◆ Task description ◆
Can you reproduce the rows below word for word, leaving out the pictures?

Saved data entries
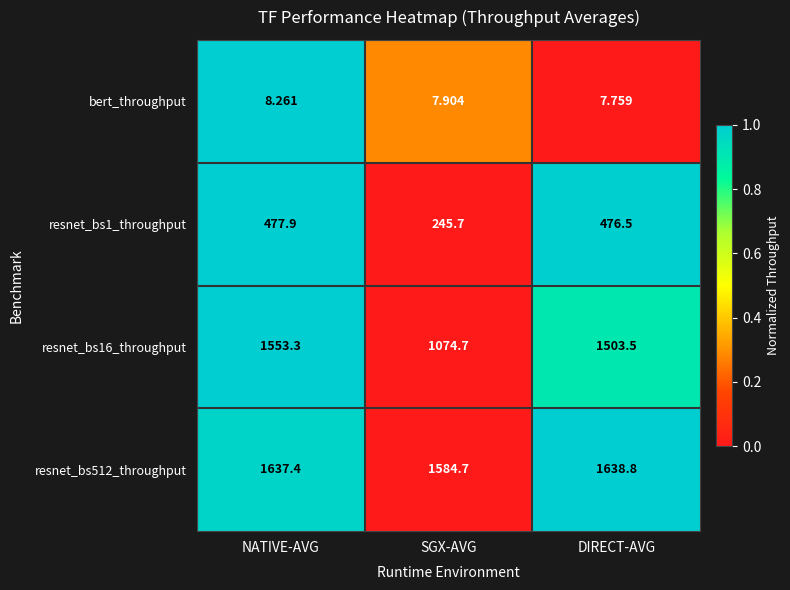

What is the spread (max minus min) of values at SGX-AVG?

1576.8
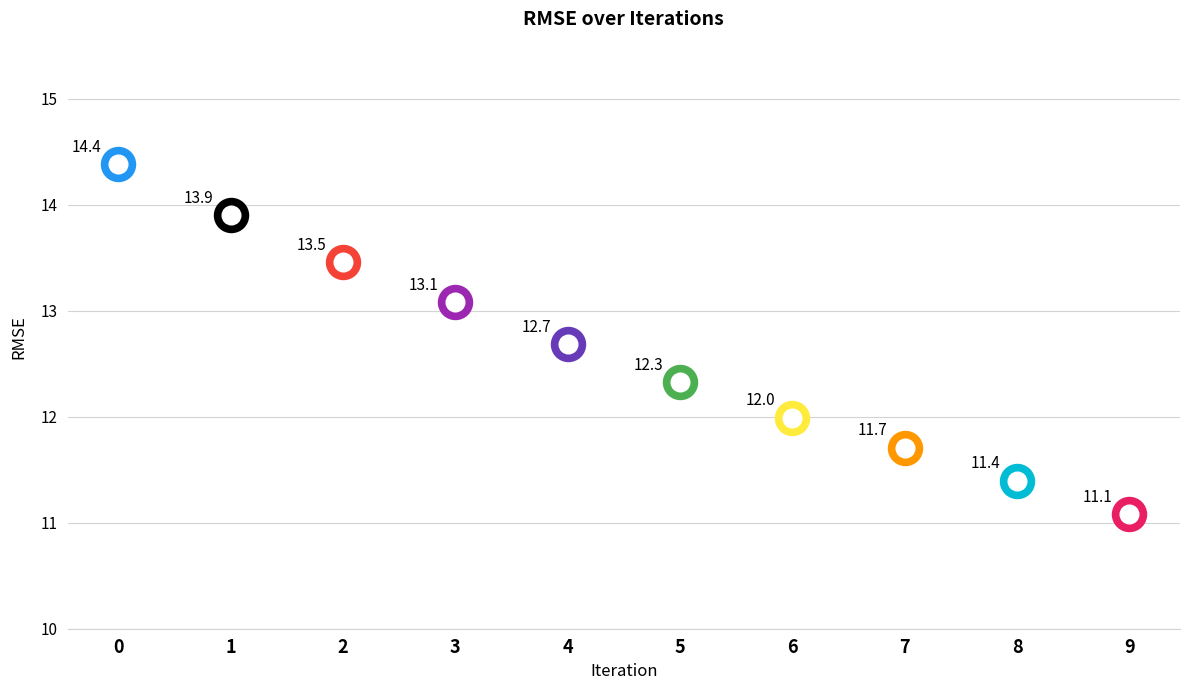

What is the change in value from 0 to 3?

-1.3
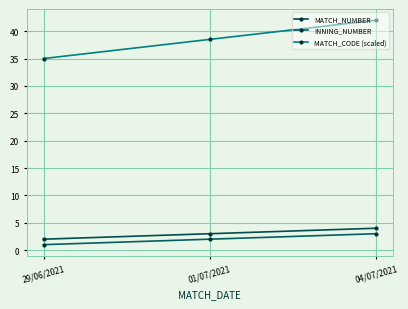

What are all the series names shown in the legend?

MATCH_NUMBER, INNING_NUMBER, MATCH_CODE (scaled)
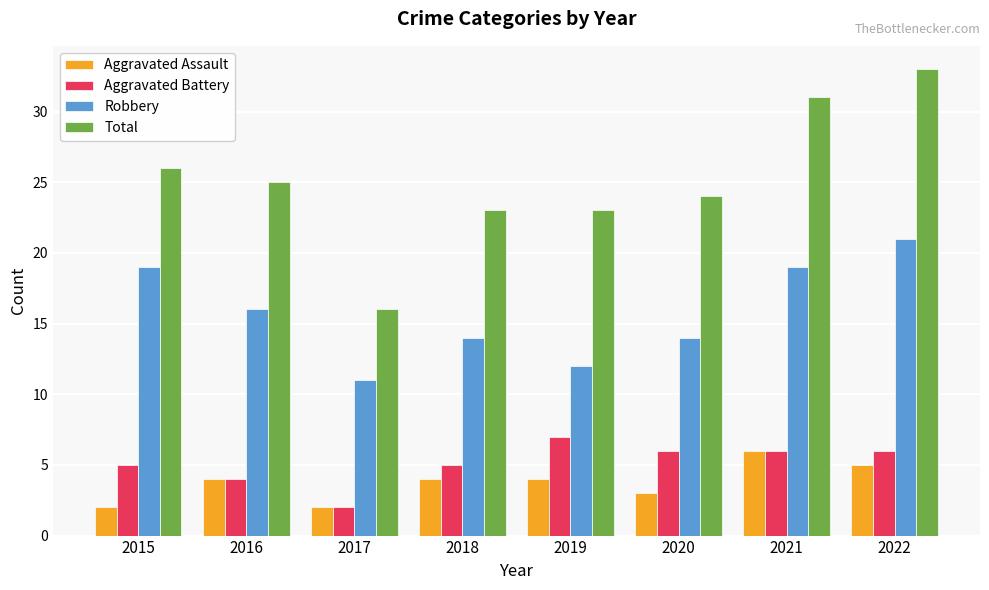

How many Robbery values are between 14 and 19?

5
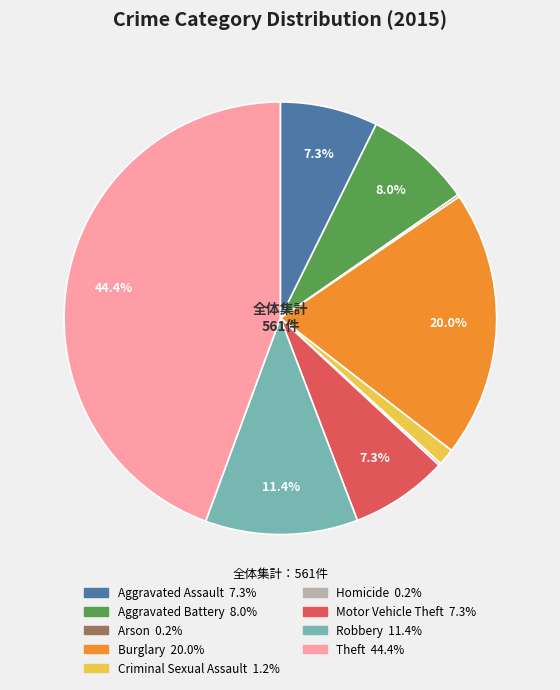

Is Motor Vehicle Theft the majority of the pie?

No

◆ Task output ◆
What is the spread (max minus min) of values at SGX-AVG?

1576.8

What is the change in value from 0 to 3?

-1.3

What are all the series names shown in the legend?

MATCH_NUMBER, INNING_NUMBER, MATCH_CODE (scaled)

How many Robbery values are between 14 and 19?

5

Is Motor Vehicle Theft the majority of the pie?

No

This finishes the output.